Records excerpted from a collection
# # # #
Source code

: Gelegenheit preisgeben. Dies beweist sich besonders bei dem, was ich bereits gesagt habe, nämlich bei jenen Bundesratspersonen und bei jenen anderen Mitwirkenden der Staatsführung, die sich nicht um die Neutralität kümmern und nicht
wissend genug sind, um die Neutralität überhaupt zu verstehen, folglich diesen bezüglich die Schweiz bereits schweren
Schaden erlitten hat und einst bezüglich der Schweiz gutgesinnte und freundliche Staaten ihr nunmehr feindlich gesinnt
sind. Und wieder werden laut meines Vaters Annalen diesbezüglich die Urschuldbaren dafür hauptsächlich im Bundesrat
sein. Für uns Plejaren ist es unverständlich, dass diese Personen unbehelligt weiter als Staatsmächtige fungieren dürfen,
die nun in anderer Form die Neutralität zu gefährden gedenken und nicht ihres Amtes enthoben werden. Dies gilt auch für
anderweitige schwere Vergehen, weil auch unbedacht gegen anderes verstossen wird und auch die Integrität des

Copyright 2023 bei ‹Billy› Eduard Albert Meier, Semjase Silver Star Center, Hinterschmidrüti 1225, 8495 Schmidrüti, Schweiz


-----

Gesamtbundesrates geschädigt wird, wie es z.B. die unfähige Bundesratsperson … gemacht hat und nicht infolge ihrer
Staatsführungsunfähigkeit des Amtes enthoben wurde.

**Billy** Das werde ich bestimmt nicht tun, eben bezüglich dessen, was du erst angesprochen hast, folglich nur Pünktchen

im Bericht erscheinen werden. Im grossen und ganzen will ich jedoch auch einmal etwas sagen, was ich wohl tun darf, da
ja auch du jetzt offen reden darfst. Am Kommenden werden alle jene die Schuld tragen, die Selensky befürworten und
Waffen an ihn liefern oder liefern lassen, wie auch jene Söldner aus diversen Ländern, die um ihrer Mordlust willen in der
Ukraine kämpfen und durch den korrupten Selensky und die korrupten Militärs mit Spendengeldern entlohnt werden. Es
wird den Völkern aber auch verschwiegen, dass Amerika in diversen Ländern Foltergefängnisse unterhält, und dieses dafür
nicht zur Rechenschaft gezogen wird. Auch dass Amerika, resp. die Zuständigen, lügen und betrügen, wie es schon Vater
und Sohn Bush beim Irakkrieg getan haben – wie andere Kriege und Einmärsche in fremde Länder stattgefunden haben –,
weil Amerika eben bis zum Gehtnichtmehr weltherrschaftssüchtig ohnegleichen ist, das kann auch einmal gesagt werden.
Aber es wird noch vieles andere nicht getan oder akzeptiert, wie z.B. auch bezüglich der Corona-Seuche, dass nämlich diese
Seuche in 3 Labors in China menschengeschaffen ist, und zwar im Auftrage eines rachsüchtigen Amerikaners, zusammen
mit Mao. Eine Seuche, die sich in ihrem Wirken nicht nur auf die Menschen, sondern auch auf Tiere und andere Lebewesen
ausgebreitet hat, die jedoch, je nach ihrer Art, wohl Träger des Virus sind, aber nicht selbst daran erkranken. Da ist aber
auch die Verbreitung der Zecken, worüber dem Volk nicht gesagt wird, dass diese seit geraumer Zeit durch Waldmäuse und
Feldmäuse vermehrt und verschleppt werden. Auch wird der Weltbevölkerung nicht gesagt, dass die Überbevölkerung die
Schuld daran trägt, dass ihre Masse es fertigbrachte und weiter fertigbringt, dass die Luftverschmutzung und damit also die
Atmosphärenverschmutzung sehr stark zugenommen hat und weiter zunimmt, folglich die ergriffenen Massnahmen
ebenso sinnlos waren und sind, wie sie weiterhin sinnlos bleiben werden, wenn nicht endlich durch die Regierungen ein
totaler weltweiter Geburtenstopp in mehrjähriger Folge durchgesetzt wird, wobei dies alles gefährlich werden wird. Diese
# # # #
Retype only the stretch of lines above starting at the one with "Aber es wird" and stopping at the one with "Seuche in 3", exactly as written, with both kept.

SOLVED EXERCISE »
Aber es wird noch vieles andere nicht getan oder akzeptiert, wie z.B. auch bezüglich der Corona-Seuche, dass nämlich diese
Seuche in 3 Labors in China menschengeschaffen ist, und zwar im Auftrage eines rachsüchtigen Amerikaners, zusammen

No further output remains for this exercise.